# Left Hand Right?



## Finnegan (Sep 7, 2007)

I just inherited an old left handed recurve. I'm a right handed shooter and can't switch because I'm blind in the left eye. This bow has sentimental value and I'd like to shoot it rather than just stick it in the closet, so I'm questioning a basic concept. Here's the question - is there any technical or practical reason why a right handed shooter can't shoot a left handed bow?


----------



## TEX-O-BOB (Sep 12, 2007)

The answer to your question is no.

When you shoot a recurve correctly you shoot with both eyes open. Since you are blind in one eye it should be a snap since you won't be trying to compensate for the left eye/right eye thing. Your arrows will no doubt hit a little different than where you are looking (probably way right to begin) but your brain will make the adjustments and you'll get more dialed in the more you shoot. All instinctive shooting is basically is simply looking at what you want to hit and shooting at THAT spot. After time your brain will coordinate with your hands and eye and you be shooting groups quite nicely.

Have fun.


----------



## proutdoors (Sep 24, 2007)

Now I know why I struggle to get tight groups, I shoot with bith eyes closed.  

In truth, one should shoot with both eyes open when shooting a compound as well. Same with rifles and shotguns and pistols.

PRO


----------



## EPEK (Sep 11, 2007)

That is why Hogans eye patch would be so good, it looks like you can see thru it.


----------



## elk22hunter (Sep 7, 2007)

EPEK said:


> That is why Hogans eye patch would be so good, it looks like you can see thru it.


I don't think that it's big enough to cover an eye. _(O)_


----------



## fixed blade XC-3 (Sep 11, 2007)

And if its anything like trying to throw a baseball with your off hand, you'll look like a girl while trying to shoot it. My appologies to fish glyph. :wink:


----------



## .45 (Sep 21, 2007)

fixed blade said:


> And if its anything like trying to throw a baseball with your off hand, you'll look like a girl while trying to shoot it. My appologies to fish glyph. :wink:


*fish glymp ????*......Hoo Boy !!!! Are you ever go'in hear about that!!!!! Ho ho, he he, ha ha !!!!!!!!
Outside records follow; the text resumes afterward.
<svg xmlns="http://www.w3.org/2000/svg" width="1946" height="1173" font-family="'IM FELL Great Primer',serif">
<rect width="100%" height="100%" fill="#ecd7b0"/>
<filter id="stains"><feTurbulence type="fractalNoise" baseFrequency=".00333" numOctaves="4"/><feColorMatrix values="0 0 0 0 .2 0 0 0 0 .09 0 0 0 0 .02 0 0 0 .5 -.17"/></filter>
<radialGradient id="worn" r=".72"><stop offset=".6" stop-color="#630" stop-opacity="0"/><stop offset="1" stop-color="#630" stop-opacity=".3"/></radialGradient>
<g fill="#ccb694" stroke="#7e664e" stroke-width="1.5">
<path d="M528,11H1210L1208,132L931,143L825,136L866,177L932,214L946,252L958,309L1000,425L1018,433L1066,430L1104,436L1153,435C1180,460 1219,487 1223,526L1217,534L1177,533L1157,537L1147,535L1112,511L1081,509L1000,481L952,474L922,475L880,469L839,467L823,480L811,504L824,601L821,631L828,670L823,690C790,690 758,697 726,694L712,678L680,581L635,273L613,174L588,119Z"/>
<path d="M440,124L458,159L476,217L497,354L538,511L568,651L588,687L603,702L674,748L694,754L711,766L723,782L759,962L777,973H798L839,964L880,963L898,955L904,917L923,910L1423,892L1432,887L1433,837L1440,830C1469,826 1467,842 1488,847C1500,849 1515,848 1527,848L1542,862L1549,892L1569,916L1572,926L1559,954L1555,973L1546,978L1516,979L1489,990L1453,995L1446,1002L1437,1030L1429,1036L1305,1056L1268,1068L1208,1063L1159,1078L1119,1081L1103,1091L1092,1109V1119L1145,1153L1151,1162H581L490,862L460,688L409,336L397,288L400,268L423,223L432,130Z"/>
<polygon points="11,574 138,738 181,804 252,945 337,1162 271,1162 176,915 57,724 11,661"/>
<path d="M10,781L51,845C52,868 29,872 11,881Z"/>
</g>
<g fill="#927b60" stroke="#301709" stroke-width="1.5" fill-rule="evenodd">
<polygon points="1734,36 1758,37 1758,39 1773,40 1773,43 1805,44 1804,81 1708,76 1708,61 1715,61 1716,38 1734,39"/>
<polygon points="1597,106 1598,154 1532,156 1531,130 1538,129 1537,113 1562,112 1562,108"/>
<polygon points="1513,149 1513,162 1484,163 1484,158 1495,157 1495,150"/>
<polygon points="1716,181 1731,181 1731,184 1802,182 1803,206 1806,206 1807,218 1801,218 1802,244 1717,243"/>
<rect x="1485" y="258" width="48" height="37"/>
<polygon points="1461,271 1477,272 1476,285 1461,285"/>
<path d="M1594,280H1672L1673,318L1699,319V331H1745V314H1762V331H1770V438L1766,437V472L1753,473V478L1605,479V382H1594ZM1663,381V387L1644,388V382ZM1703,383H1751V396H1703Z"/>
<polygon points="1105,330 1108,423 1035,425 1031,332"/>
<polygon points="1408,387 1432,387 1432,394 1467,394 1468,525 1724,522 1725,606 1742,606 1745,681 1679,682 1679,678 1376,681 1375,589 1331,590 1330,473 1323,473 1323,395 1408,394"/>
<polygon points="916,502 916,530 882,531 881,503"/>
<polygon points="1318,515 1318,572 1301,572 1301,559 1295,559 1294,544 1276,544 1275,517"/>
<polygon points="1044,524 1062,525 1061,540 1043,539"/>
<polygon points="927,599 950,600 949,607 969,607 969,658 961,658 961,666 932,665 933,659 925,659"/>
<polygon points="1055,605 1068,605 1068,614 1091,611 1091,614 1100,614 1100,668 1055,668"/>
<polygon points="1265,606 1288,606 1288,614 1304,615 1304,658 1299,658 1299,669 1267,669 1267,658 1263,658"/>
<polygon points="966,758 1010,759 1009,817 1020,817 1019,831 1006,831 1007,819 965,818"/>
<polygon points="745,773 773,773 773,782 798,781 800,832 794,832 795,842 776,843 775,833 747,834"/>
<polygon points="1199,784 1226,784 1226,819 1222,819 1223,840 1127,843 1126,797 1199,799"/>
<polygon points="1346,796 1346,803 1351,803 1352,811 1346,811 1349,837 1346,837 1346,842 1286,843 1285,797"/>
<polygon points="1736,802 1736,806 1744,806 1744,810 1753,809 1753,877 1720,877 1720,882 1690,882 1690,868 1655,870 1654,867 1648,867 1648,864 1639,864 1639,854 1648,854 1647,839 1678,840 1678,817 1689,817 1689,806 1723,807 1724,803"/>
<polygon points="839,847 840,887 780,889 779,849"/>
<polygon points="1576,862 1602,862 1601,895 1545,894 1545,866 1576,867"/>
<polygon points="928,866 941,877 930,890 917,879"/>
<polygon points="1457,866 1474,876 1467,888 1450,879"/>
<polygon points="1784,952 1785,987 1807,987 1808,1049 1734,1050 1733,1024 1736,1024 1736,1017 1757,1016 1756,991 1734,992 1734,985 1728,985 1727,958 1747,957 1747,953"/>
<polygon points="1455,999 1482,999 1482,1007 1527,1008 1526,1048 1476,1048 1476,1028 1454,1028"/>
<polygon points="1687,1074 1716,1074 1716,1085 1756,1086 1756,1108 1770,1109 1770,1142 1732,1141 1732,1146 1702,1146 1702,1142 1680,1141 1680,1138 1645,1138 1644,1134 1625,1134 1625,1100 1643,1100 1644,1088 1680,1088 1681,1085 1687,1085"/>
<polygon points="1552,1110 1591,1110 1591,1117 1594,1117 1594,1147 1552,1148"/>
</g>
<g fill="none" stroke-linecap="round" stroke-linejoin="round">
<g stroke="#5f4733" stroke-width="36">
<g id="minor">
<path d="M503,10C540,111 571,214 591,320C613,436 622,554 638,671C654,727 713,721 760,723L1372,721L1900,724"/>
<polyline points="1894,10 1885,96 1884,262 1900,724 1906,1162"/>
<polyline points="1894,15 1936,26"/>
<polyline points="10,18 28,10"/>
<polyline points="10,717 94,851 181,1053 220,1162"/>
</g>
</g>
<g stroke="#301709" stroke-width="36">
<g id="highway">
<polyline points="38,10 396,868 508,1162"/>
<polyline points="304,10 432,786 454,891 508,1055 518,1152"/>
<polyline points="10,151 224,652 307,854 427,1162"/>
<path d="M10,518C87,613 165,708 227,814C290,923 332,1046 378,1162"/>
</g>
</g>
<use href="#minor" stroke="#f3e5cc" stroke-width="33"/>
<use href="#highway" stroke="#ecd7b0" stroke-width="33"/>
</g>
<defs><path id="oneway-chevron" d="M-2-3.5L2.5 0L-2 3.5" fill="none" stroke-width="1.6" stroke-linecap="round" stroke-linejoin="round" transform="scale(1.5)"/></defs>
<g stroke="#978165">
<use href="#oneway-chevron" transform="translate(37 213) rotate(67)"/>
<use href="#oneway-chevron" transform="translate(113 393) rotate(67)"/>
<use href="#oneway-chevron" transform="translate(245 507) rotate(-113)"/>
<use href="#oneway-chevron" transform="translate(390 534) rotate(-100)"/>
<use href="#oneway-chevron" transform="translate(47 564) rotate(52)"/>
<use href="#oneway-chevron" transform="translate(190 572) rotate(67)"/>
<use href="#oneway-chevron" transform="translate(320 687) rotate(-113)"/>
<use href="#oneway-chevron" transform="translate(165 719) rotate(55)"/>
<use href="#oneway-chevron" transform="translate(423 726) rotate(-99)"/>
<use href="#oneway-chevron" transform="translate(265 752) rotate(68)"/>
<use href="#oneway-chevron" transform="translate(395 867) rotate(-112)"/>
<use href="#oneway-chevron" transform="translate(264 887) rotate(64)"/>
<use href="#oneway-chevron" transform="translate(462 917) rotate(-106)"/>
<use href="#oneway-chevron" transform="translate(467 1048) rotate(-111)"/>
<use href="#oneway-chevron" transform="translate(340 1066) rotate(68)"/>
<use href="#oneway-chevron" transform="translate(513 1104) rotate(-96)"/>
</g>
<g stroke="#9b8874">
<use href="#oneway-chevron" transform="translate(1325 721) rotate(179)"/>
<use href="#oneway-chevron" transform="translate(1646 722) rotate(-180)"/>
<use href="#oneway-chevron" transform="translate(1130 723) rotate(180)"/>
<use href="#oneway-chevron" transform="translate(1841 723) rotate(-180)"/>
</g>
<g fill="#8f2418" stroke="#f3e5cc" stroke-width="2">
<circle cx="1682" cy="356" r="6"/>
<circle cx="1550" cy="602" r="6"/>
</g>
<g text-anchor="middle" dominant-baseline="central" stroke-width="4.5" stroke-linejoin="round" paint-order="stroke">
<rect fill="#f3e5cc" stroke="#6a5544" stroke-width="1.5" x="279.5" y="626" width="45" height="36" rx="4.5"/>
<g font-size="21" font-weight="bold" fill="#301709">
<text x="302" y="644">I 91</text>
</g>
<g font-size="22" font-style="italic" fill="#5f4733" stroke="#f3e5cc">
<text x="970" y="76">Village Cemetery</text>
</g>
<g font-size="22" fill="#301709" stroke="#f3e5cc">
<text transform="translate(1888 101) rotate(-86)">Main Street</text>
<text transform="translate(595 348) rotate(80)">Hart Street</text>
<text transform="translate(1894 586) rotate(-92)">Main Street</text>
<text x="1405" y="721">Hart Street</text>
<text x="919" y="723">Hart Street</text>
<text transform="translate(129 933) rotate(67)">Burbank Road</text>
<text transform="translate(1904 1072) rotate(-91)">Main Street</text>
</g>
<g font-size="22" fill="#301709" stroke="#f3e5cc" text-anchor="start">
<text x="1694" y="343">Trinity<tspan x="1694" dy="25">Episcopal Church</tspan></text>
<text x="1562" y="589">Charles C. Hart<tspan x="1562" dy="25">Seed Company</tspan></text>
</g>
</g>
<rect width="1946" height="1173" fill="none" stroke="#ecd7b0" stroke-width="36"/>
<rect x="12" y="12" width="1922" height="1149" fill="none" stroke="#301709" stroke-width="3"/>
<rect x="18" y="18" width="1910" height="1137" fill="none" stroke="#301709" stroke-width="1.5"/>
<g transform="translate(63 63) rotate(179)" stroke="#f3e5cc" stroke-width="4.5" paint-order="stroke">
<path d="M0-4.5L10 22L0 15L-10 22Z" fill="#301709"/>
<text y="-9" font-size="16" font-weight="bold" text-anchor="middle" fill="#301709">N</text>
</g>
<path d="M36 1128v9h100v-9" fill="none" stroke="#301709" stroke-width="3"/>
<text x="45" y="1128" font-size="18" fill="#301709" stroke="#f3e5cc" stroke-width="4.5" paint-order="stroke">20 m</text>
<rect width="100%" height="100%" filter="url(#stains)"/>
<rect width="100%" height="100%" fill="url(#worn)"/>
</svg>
You're in deep doo-doo boy...... :lol: :lol: :shock: :lol: :mrgreen: _(O)_ :lol:


----------



## fixed blade XC-3 (Sep 11, 2007)




----------



## TEX-O-BOB (Sep 12, 2007)

Fishglymp, aaaaah, she shoots like a girl! :mrgreen:


----------



## TEX-O-BOB (Sep 12, 2007)

I tought you how to ginch and loose arrows by making squeaky farty sounds. :twisted:


----------



## EPEK (Sep 11, 2007)

I just want to be the last guy to respond to every post today. Ok, I am done, it wasn't as fun as I thought it would be.


----------



## Finnegan (Sep 7, 2007)

Okay, but all I have right now is a cell phone cam, so they're crappy shots. 65 lb. draw but it pulls stiff.










I'm not sure who made this bow. The only marking on it is _Wasatch Buffalo Hunter_, so I figure it's local. All I've done so far is put a new string on it with finger tabs. I'm going to put a new finish on it.










Typical knotheaded me, when I bought my first compound a couple years ago, I gave away all my traditional arrow stuff. (My old recurve split.) So now I need to buy some new arrow makings. Carbon arrows just don't go with a recurve.


----------